— Text to read —
___

Goal
Generate heat and electrical power in excess of the supplied electrical input (over-unity energy production).
Problem
Provide a source of abundant clean energy that exceeds the energy required to operate the device, reducing dependence on conventional fuels.
Concept Summary
A fluid (water mixed with a small amount of heavy water) is forced through a small orifice in a dielectric plate while being vibrated piezo-electrically. Cavitation bubbles collapse, causing dielectric breakdown and emission of electrons that create a high-density charge region. The device is claimed to produce excess heat and electricity, possibly via low-energy nuclear fusion (proton-boron or deuterium-deuterium reactions).
Principles
- Piezo-electric vibration
- Cavitation bubble collapse
- Dielectric breakdown and electron emission
- Charge separation and plasma formation
- Resonant flow pulsation
- Low-energy nuclear fusion (proton-boron, deuterium-deuterium)
- Magnetic or electrostatic deflection of charged particles
Scientific Domains
Materials
- Light water (H_2O)
- Heavy water (D_2O, deuterium oxide)
- Dielectric plate (unspecified ceramic or polymer)
- Boron-doped oil (in some experiments)
- Magnets (for DC/AC observation)
Mechanisms of Action
- Cavitation-induced bubble collapse generates localized high temperature and pressure
- Dielectric material emits electrons under mechanical stress
- Formed charge region creates a plasma that may facilitate fusion reactions in deuterated water
- Electrical discharge extracted from the plasma provides usable electricity
Energy Sources
Applications
- Heat generation for industrial/municipal use
- Electric power generation
- Hydrogen and oxygen production
Claimed Performance
40 kW heat output with 2 kW electrical input (~=20x excess); 2000 % excess energy reported by a test; continuous operation up to 100 hours.

___

— Dataset extract —

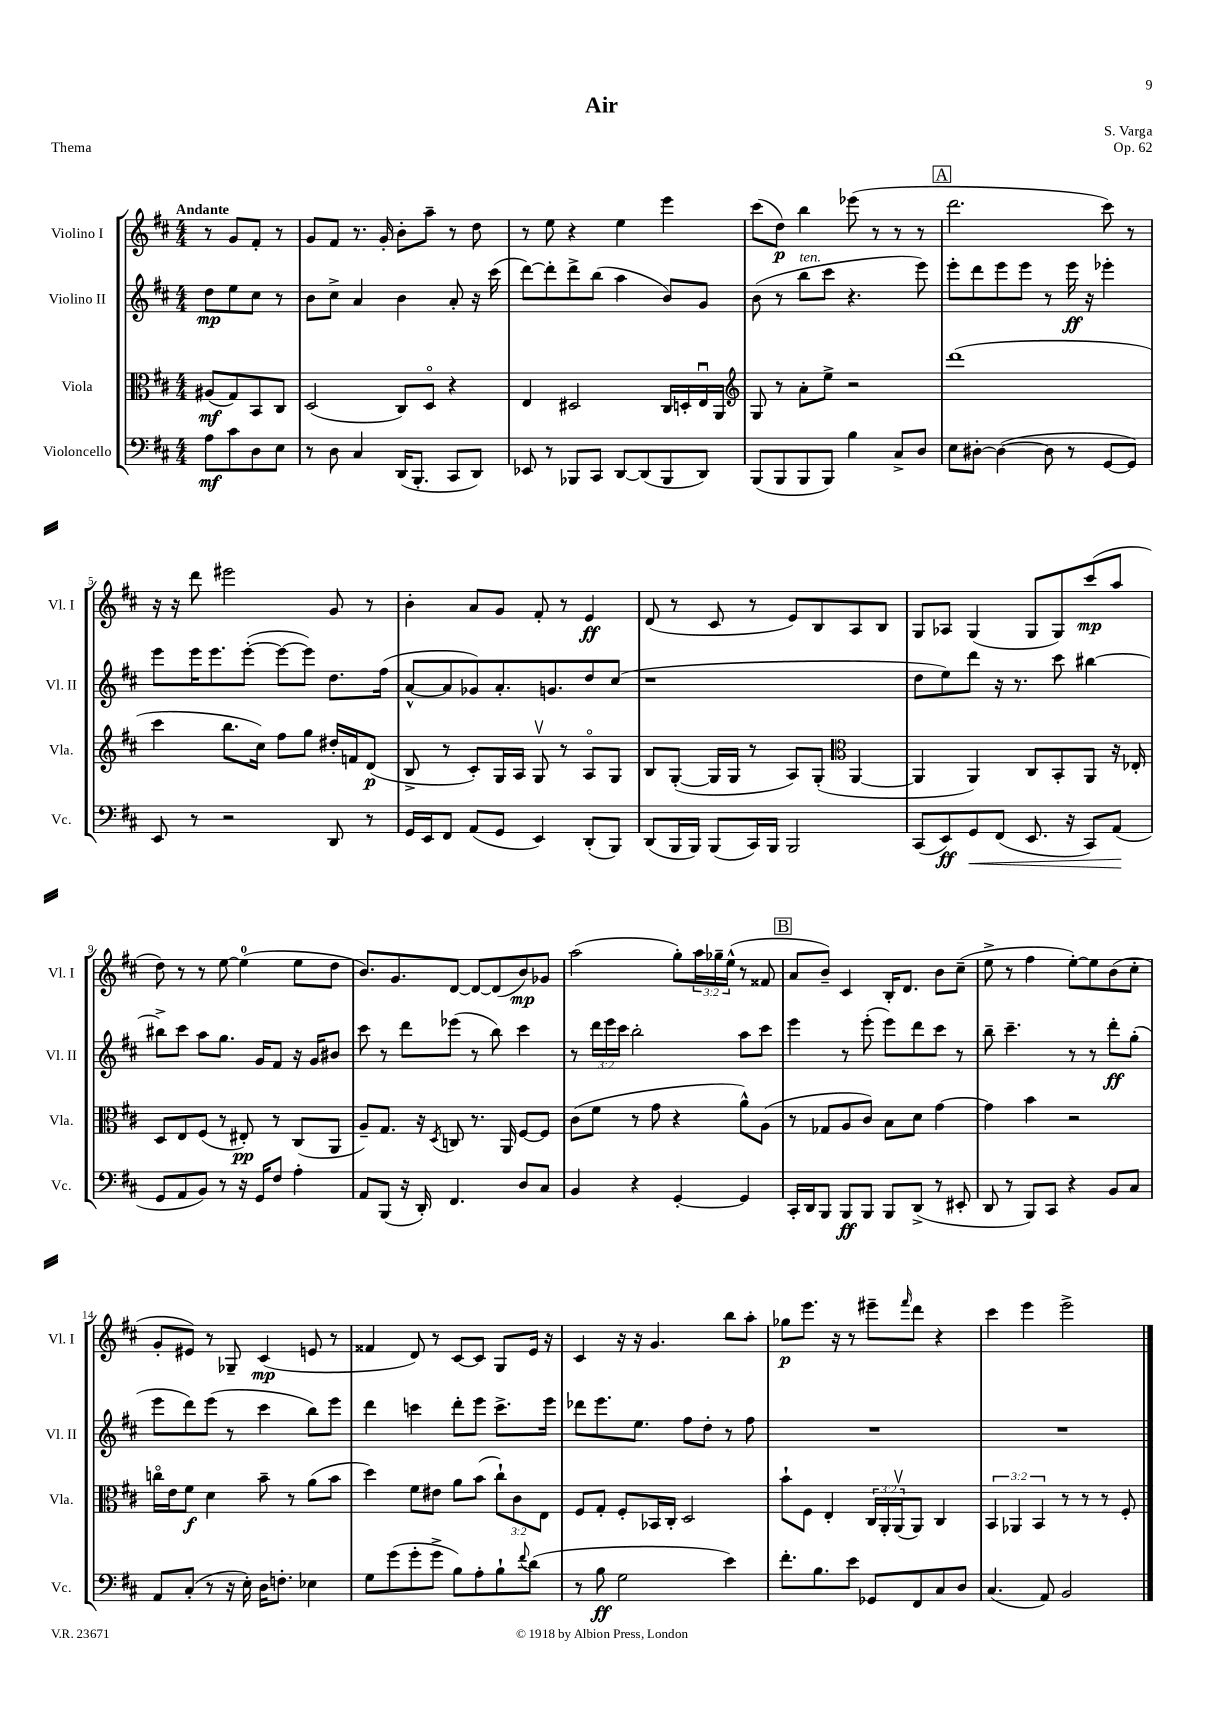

**kern	**kern	**kern	**kern
*staff4	*staff3	*staff2	*staff1
*clefF4	*clefC3	*clefG2	*clefG2
*k[f#c#]	*k[f#c#]	*k[f#c#]	*k[f#c#]
*M4/4	*M4/4	*M4/4	*M4/4
8A\L	(8A#/L	8dd\L	8r
8c#\	8G/)	8ee\	8g/L
8D\	8BB/	8cc#\J	8f#'/J
8E\J	8C#/J	8r	8r
=	=	=	=
8r	(2D/	8b\L	8g/L
8D\	.	8cc#^\J	8f#/J
4C#/	.	4a/	8.r
.	.	.	16g'/
(16DD/LK	8C#/L)	4b\	8b'\L
8.BBB'/J	.	.	.
.	8Do/J	.	8aa~\J
8CC#/L	4r	8a'/	8r
8DD/J)	.	16r	8dd\
.	.	(16ccc#\	.
=	=	=	=
8EE-/	4E/	[8ddd\L)	8r
8r	.	8ddd'\]	8ee\
8BBB-/L	2D#/	8ddd^\	4r
8CC#/J	.	(8bb\J	.
[8DD/L	.	4aa\	4ee\
(8DD/]	.	.	.
8BBB-/	16C#/LL	8b/L)	4eee\
.	16D'/	.	.
8DD/J)	16Eu/	8g/J	.
.	16AA/JJ	.	.
=	=	=	=
*	*clefG2	*	*
(8BBB/L	8G/	(8b\	(8ccc#\L
8BBB/	8r	8r	8dd\J)
8BBB/	8a'\L	8bb\L	4bb\
8BBB/J)	8ee^\J	8ccc#\J	.
4B\	2r	4.r	(8eee-\
.	.	.	8r
8C#^/L	.	.	8r
8D/J	.	8eee\)	8r
=	=	=	=
8E\L	(1ddd	8eee'\L	2.ddd\
[8D#'\J	.	8ddd\	.
(4D#\_	.	8eee\	.
.	.	8eee\J	.
8D#\]	.	8r	.
8r	.	16eee\	.
.	.	16r	.
[8GG/L	.	4eee-'\	8ccc#\)
8GG/]J)	.	.	8r
=	=	=	=
8EE/	4ccc#\	8eee\L	16r
.	.	.	16r
8r	.	16eee\K	8ddd\
.	.	8.eee\	.
2r	8.bb\L	.	2eee#\
.	.	([8eee'\J	.
.	16cc#\Jk)	.	.
.	8ff#\L	8eee\_L	.
.	8gg\J	8eee\]J)	.
8DD/	16dd#'/LL	8.dd\L	8g/
.	16f/J	.	.
8r	(8d/J	.	8r
.	.	(16ff#\Jk	.
=	=	=	=
16GG/LL	8B^/	[8a^^/L	4b'\
16EE/J	.	.	.
8FF#/J	8r	8a/]	.
(8AA/L	8c#'/L)	8g-/)	8a/L
8GG/J	16G/L	8.a'/	8g/J
.	16A/JJ	.	.
4EE/)	8Gv/	.	8f#'/
.	.	8.g/	.
.	8r	.	8r
(8DD'/L	8Ao/L	8dd/	4e/
8BBB/J)	8G/J	(8cc#/J	.
=	=	=	=
(8DD/L	8B/L	1r	(8d/
16BBB/L	([8G'/J	.	8r
16BBB/JJ)	.	.	.
(8BBB/L	16G/]LL	.	8c#/
.	16G/JJ	.	.
16CC#/L)	8r	.	8r
16BBB/JJ	.	.	.
2BBB/	8A/L)	.	8e/L)
.	(8G'/J	.	8B/
*	*clefC3	*	*
.	[4AA/	.	8A/
.	.	.	8B/J
=	=	=	=
(8CC#/L	4AA/]	8dd\L	8G/L
8EE/)	.	8ee\)	8A-/J
8GG/	4AA/)	8ddd\J	(4G/
(8FF#/J	.	16r	.
.	.	8.r	.
8.EE/	8C#/L	.	8G/L
.	8BB'/	8ccc#\	8G/)
16r	.	.	.
8CC#/L)	8AA/J	[4bb#\	(8ccc#/
(8AA/J	16r	.	8aa/J
.	16E-'/	.	.
=	=	=	=
8GG/L	8D/L	8bb#^\]L	8dd\)
8AA/	8E/	8ccc#\J	8r
8BB/J)	(8F#/J	8aa\L	8r
8r	8r	8.gg\J	[8ee\
16r	8E#'/)	.	(4ee\]
16GG/LK	.	16g/LK	.
8F#/J	8r	8f#/J	.
4A'\	(8C#/L	16r	8ee\L
.	.	16g/LK	.
.	8AA/J	8b#/J	8dd\J
=	=	=	=
8AA/L	8A~/L)	8ccc#\	8.b/L)
(8BBB/J	8.G/J	8r	.
.	.	.	8.g/
16r	.	8ddd\L	.
16DD'/)	16r	.	.
.	8qD/	.	.
4.FF#/	8C/	(8eee-\J	[8d/J
.	8.r	8r	8d/_L
.	.	8bb\)	(8d/]
.	16AA/	.	.
8D/L	[8F#/L	4ccc#\	8b/)
8C#/J	8F#/]J	.	8g-/J
=	=	=	=
4BB/	(8c#\L	8r	(2aa\
.	8f#\J	24ddd\LL	.
.	.	24eee\	.
.	.	24ccc#\JJ	.
4r	8r	2bb'\	.
.	8g\	.	.
[4GG'/	4r	.	8gg'\L)
.	.	.	24aa\L
.	.	.	24gg-~\
.	.	.	(24ee^^\JJ
4GG/]	8a^^\L)	8aa\L	8r
.	(8A\J	8ccc#\J	8f##/
=	=	=	=
16CC#'/LL	8r	4eee\	8a/L
16DD/J	.	.	.
8BBB/J	8G-/L	.	8b~/J)
8BBB/L	8A/	8r	4c#/
8BBB/J	8c#/J)	(8eee'\	.
8BBB/L	8B\L	8eee\L)	16B'/LK
.	.	.	8.d/J
(8DD^/J	8d\J	8ddd\	.
8r	[4g\	8ccc#\J	8b\L
8EE#'/	.	8r	(8cc#~\J
=	=	=	=
8DD/	4g\]	8bb~\	8ee^\
8r	.	4.ccc#~\	8r
8BBB/L)	4b\	.	4ff#\
8CC#/J	.	.	.
4r	2r	8r	[8ee'\L)
.	.	8r	8ee\]
8BB/L	.	8ddd'\L	(8b\
8C#/J	.	(8gg'\J	8cc#'\J
=	=	=	=
8AA/L	16cco\LL	8eee\L	8g'/L
.	16e\J	.	.
(8C#'/J	8f#\J	8ddd\)	8e#/J)
8r	4d\	(8eee\J	8r
16r	.	8r	8G-~/
16E'\)	.	.	.
16D\LK	8b~\	4ccc#\	(4c#/
8.F'\J	.	.	.
.	8r	.	.
4E-\	(8a\L	8bb\L)	8e/
.	8b\J	8eee\J	8r
=	=	=	=
8G\L	4dd\)	4ddd\	4f##/
(8g\	.	.	.
8g'\	8f#\L	4ccc\	8d/)
8g^\J	8e#\J	.	8r
8B\L)	8a\L	8ddd'\L	[8c#/L
8A'\	(8b\J	8eee\J	8c#/]J
8B`\	12cc#`\L)	8.ccc^\L	8G/L
.	12c#\	.	.
8qqf#/	.	.	.
(8d\J	.	.	16e/Jk
.	12E\J	.	.
.	.	16eee\Jk	16r
=	=	=	=
8r	8F#/L	8ddd-\L	4c#/
8B\	8G'/J	8.eee\	.
2G\	8F#'/L	.	16r
.	.	8.ee\J	16r
.	16BB-/L	.	4.g/
.	16C#'/JJ	.	.
.	2D/	8ff#\L	.
.	.	8dd'\J	.
4e\)	.	8r	8bb\L
.	.	8ff#\	8aa'\J
=	=	=	=
8.f#'\L	8b`\L	1r	8gg-\L
.	8F#\J	.	8.eee\J
8.B\	.	.	.
.	4E'/	.	.
.	.	.	16r
8e\J	.	.	8r
8GG-/L	24C#/LL	.	8eee#~\L
.	24AA'/	.	.
.	(24AAv/J	.	.
.	.	.	16qqfff#/
8FF#/	8AA/J)	.	8ddd\J
8C#/	4C#/	.	4r
8D/J	.	.	.
=	=	=	=
(4.C#/	6BB/	1r	4ccc#\
.	6AA-/	.	.
.	.	.	4eee\
.	6BB/	.	.
8AA/)	.	.	.
2BB/	8r	.	2eee^\
.	8r	.	.
.	8r	.	.
.	8F#'/	.	.
==	==	==	==
*-	*-	*-	*-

___

— Task requirements —
Reproduce the part of the over-unity device summary from "Concept Summary" up to and including "or deuterium-deuterium reactions).", word for word. The records above are separate material and have no connection to the summary of the over-unity energy device.

— Response to the task —
Concept Summary
A fluid (water mixed with a small amount of heavy water) is forced through a small orifice in a dielectric plate while being vibrated piezo-electrically. Cavitation bubbles collapse, causing dielectric breakdown and emission of electrons that create a high-density charge region. The device is claimed to produce excess heat and electricity, possibly via low-energy nuclear fusion (proton-boron or deuterium-deuterium reactions).